Łzy spływały po jej policzkach. Melissa położyła głowę na klatce piersiowej dziewczyny i w nią łkała. Ktoś położył jej rękę na ramieniu i zamknął oczy Gabrielle. Odeszła.

***

Bitwa się skończyła, a ogień ugaszono. Ci co ocaleli szukali ciał poległych. Cisi bracia włożyli ich do trumien i bez słowa odeszli. Każdy miał opuchnięte oczy od nadmiernego płaczu. Zginął Matthew, Paul, Tony i Gabrielle. Gabrielle. Melissa przysięgła, że nie pozwoli umrzeć żadnemu niewinnemu istnieniu i jeśli będzie mogła uratuje je. Tej przysięgi musi dotrzymać. A z Tony’m, znała się od zawsze i odważyła się na pocałunek, tuż przed jego śmiercią. April natomiast była załamana po śmierci Paula. Matthewa też. Każdy ma nowe blizny wojenne na sercu. Osiem Nefilim przerodziło się w czwórkę.
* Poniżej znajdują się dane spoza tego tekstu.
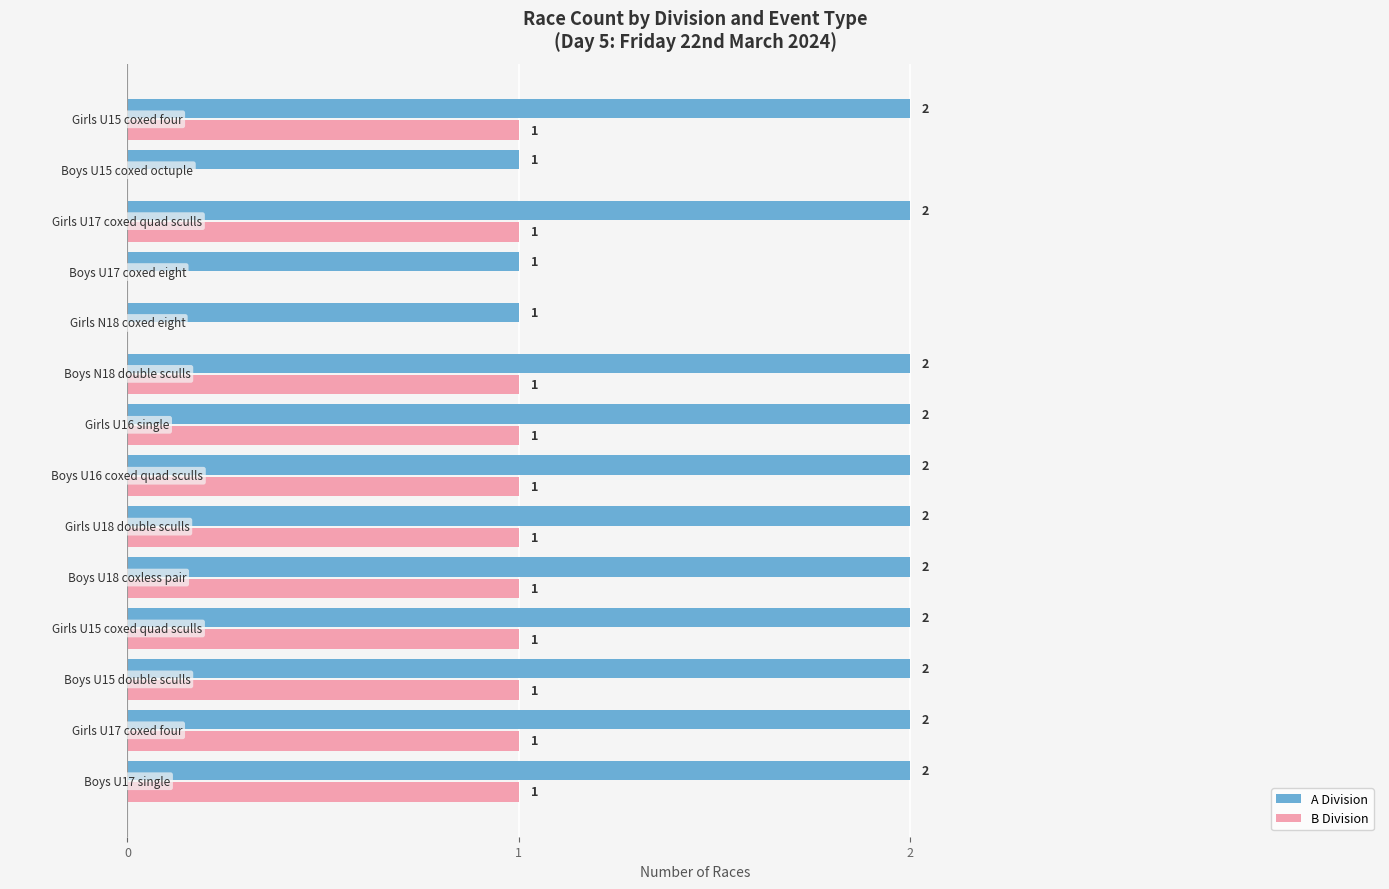

Which series has the largest total across all categories?

A Division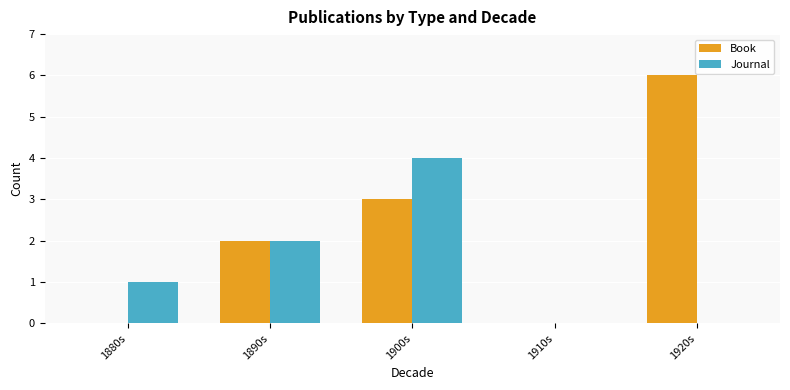

Which series has the largest total across all categories?

Book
 Becca White zarządziła natychmiastowe zebranie. Wszyscy przyszli.
- Musicie jak najszybciej wyjechać. – powiedziała bez emocji. – Były wódz watahy ma brata. Na pewno się o tym już dowiedział i będzie chciał go pomścić. – podeszła do biurka i rozwinęła kartkę. - Zadzwoniłam do różnych Instytutów i są gotowi was przyjąć. Christopherze, ty pojedziesz do Aten, April do Londynu, a Melissa do Los Angeles. Wyruszacie dzisiaj po południu. Do szesnastej macie się spakować.
- Ale Becco…
- Bez żadnych dyskusji. – uciszyła April. – Idźcie, no już.
Każdy rozszedł się w swoją stronę i wykonał polecenie głowy Instytutu. O piętnastej pięćdziesiąt pięć spotkali się z walizkami pod rozwalonymi drzwiami. Nastrój był ponury. Każdemu chciało się płakać. Ciemnowłosa pociągnęła nosem.
- Obiecajcie, że będziecie pisać, dobra? – powiedział Christopher.
- Przysięgam…
- Nie. – przerwała jej Melissa. –Po prostu piszmy. Starczy już na dziś obietnic.